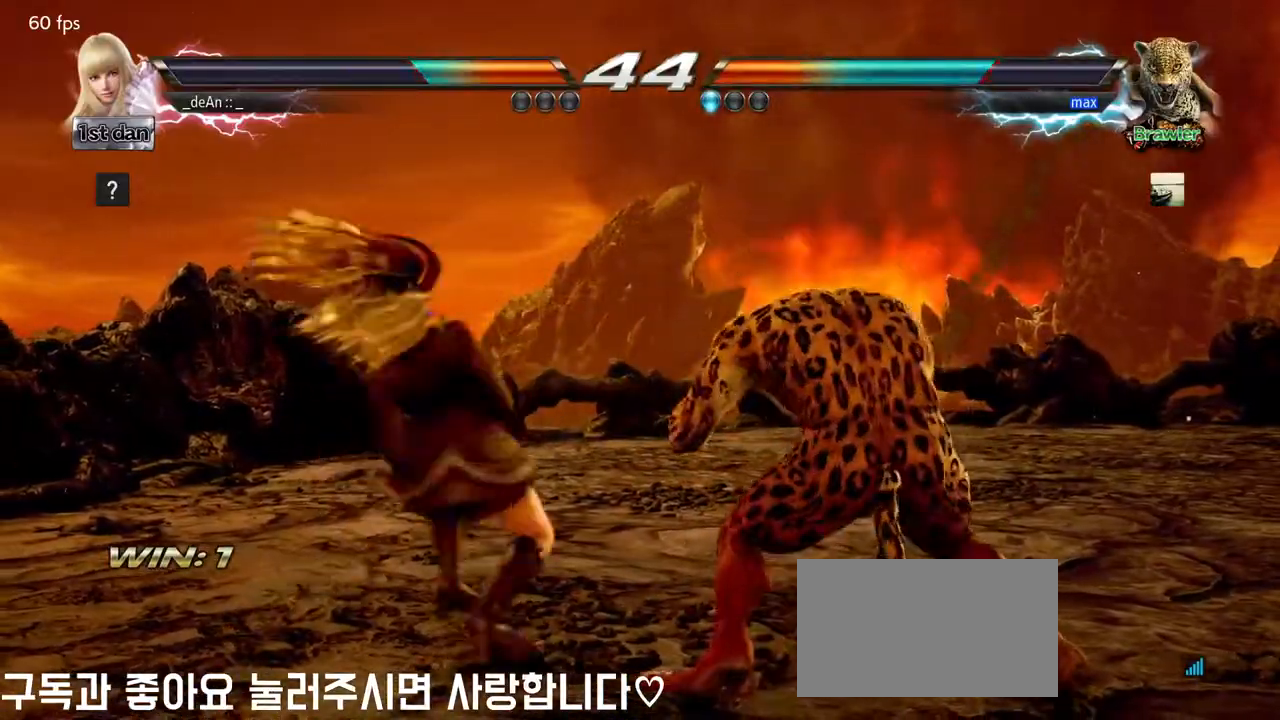
{"buttons": [], "left_stick": "center", "events": []}
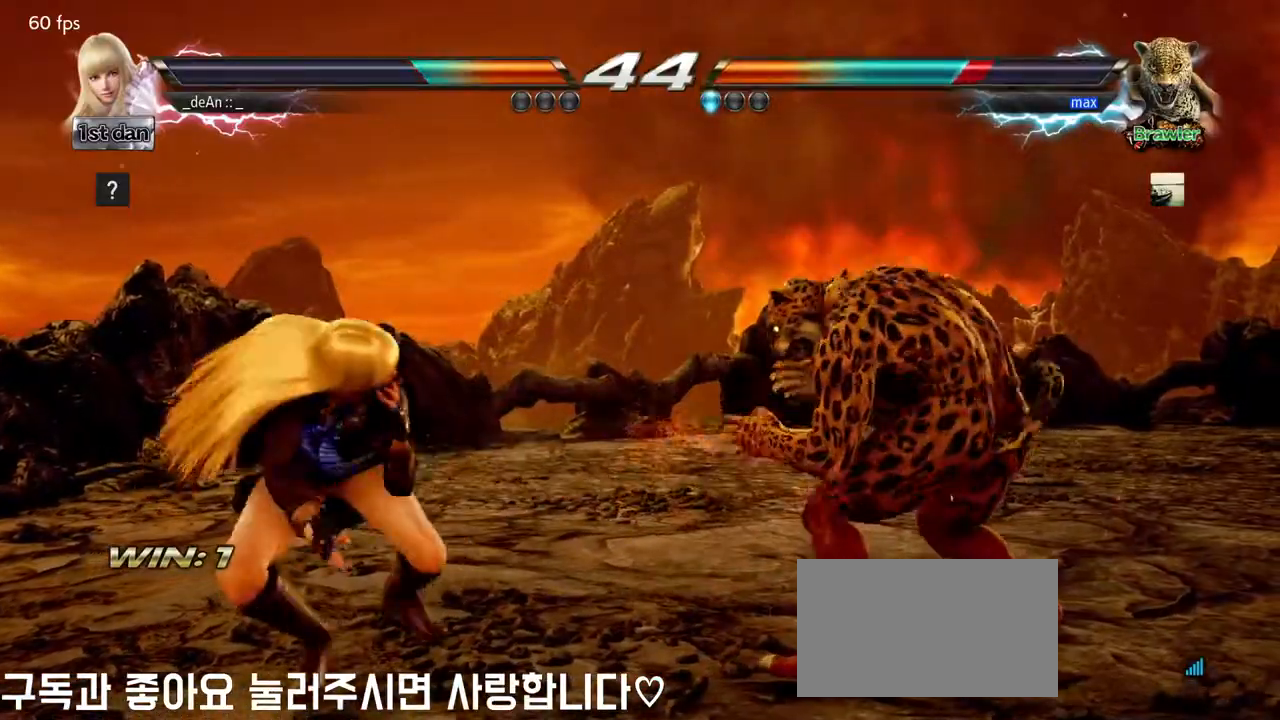
{"buttons": [], "left_stick": "down", "events": [[333, "CIRCLE", "down"], [333, "CROSS", "down"], [333, "left_stick", "down"], [417, "CROSS", "up"], [433, "CIRCLE", "up"]]}
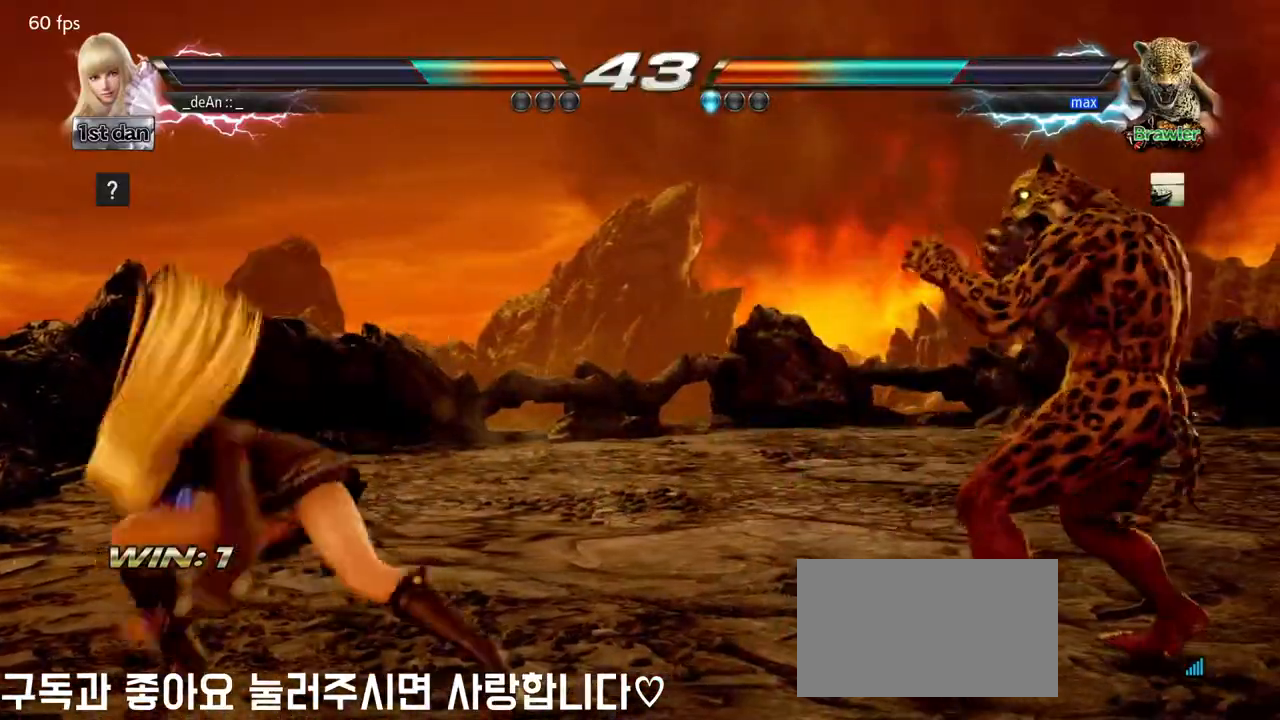
{"buttons": [], "left_stick": "center", "events": [[33, "left_stick", "center"]]}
·····
* [WHAT YOU HAVE TO DO] From the first line to the last, repeat the listing exactly and skip its images.

* [TASK OUTPUT]
{"buttons": [], "left_stick": "center", "events": []}
{"buttons": [], "left_stick": "down", "events": [[333, "CIRCLE", "down"], [333, "CROSS", "down"], [333, "left_stick", "down"], [417, "CROSS", "up"], [433, "CIRCLE", "up"]]}
{"buttons": [], "left_stick": "center", "events": [[33, "left_stick", "center"]]}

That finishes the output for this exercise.